Ora nei rapporti tra le forze politiche mentre il Partito Democratico convincerà ad horas
e senza troppa difficoltà il Movimento 5 Stelle ad attingere alle risorse del MES,
viceversa i 5 Stelle sapranno convincere il Partito Democratico della necessità di
rinunciare a questo progetto? Allora se uno spazio di rivalutazione politica esiste è bene
che avvenga nella complessità delle questioni aperte tra Italia e Francia, complessità che
non è fatta solo di treni ma anche di reti di comunicazione, com’è emerso da un
successivo pronunciamento dalla Corte di Strasburgo in merito all’inapplicabilità della
legge Gasparri sul caso Vivendi. Sarebbe alquanto imbarazzante, ad esempio, che un
Premier olandese quando emergeranno le condizionalità postdatate del MES si
(incomprensibile) indignati al solito sovvertimento delle regole, facesse notare che esse
sono necessarie e doverose, considerato che si sono buttati in un tombino soldi europei
per un tunnel giudicato obsoleto. Abbiamo voluto fare a meno di queste considerazioni,
ma un ordine del giorno che si rivolge in modo “blando”, potremmo dire “anodino” al
Governo, richiama necessariamente scenari nazionali ed europei, piaccia ai Consiglieri
o non piaccia. Infine, avendo già votato un documento che, secondo me, era più che
sufficiente a dare il pronunciamento del Consiglio Comunale di Torino, voterà anche
stavolta favorevolmente a questi ulteriori atti pur considerandoli meramente
compassionevoli e anche facilmente aggirabili attraverso accordi sovracomunali, penso
ad esempio alle Regioni, soprattutto di poter ora rammaricandomi delle occasioni perse
e in fondo della scarsa convinzione se non di facciata che la Sindaca e la Maggioranza
hanno esibito durante la Consiliatura, dentro e fuori da quest’Aula, e che il ritardo con
cui si votano questi atti non fa che confermare.
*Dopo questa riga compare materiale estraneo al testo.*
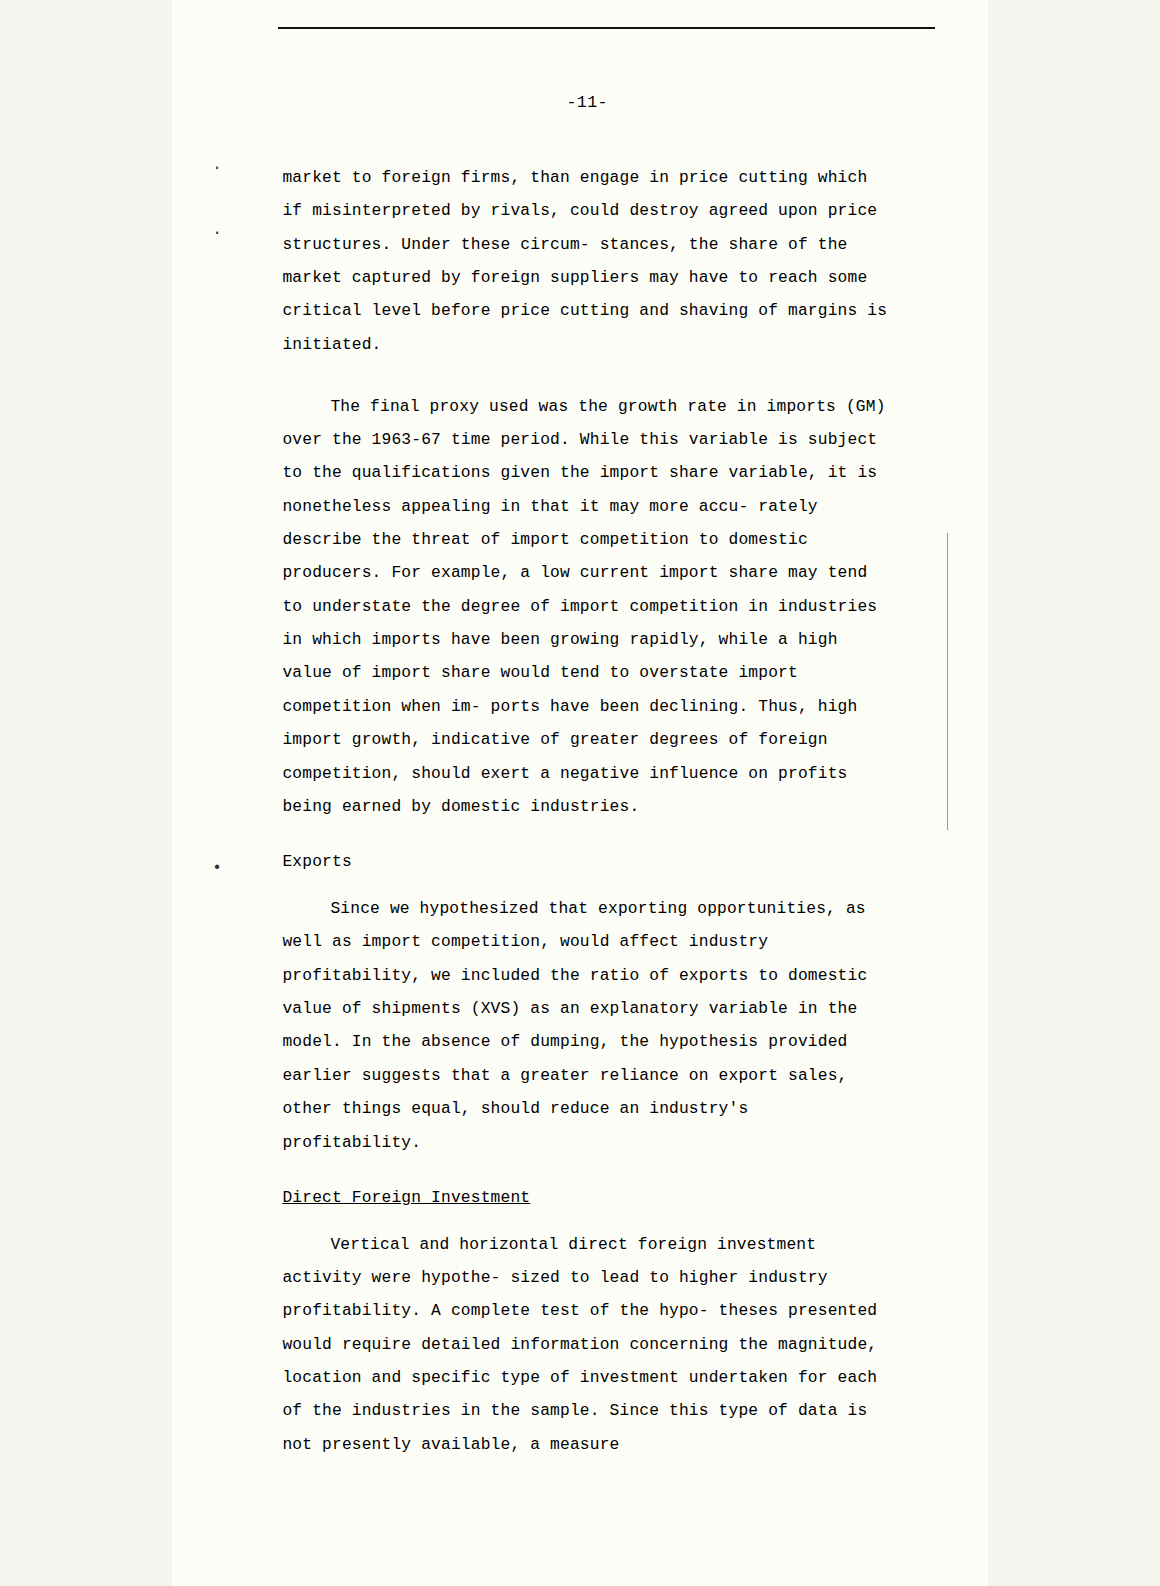.
.
•
-11-
market to foreign firms, than engage in price cutting which if misinterpreted by rivals, could destroy agreed upon price structures. Under these circum- stances, the share of the market captured by foreign suppliers may have to reach some critical level before price cutting and shaving of margins is initiated.
The final proxy used was the growth rate in imports (GM) over the 1963-67 time period. While this variable is subject to the qualifications given the import share variable, it is nonetheless appealing in that it may more accu- rately describe the threat of import competition to domestic producers. For example, a low current import share may tend to understate the degree of import competition in industries in which imports have been growing rapidly, while a high value of import share would tend to overstate import competition when im- ports have been declining. Thus, high import growth, indicative of greater degrees of foreign competition, should exert a negative influence on profits being earned by domestic industries.
Exports
Since we hypothesized that exporting opportunities, as well as import competition, would affect industry profitability, we included the ratio of exports to domestic value of shipments (XVS) as an explanatory variable in the model. In the absence of dumping, the hypothesis provided earlier suggests that a greater reliance on export sales, other things equal, should reduce an industry's profitability.
Direct Foreign Investment
Vertical and horizontal direct foreign investment activity were hypothe- sized to lead to higher industry profitability. A complete test of the hypo- theses presented would require detailed information concerning the magnitude, location and specific type of investment undertaken for each of the industries in the sample. Since this type of data is not presently available, a measure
Per quanto poi riguarda la mozione che
invita attraverso un’arzigogolata “impegna” l’Amministrazione a sottoscrivere un
documento comune con il Sindaco della Città di Lione, cito testualmente: “Per arrivare
alla sottoscrizione di un documento comune da estendere possibilmente nella Città di
Grenoble con cui esercitare a ogni livello una pressione politica che con la presenza di
due città come Lione e Torino” - e risparmio il seguito - non si può non ripetere ancora
una volta come una sì fatta tardiva iniziativa, anche rispetto alla tempistica delle
dichiarazioni dei Sindaci d’Oltralpe da poco eletti, da parte di un’Amministrazione in
scadenza, fa tanto buon vicinato ma è difficile che possa avere esiti concreti…

POLLICINO Marina
Ho concluso. In altri termini, fa fine “l’impegna” ma non impegna. Grazie.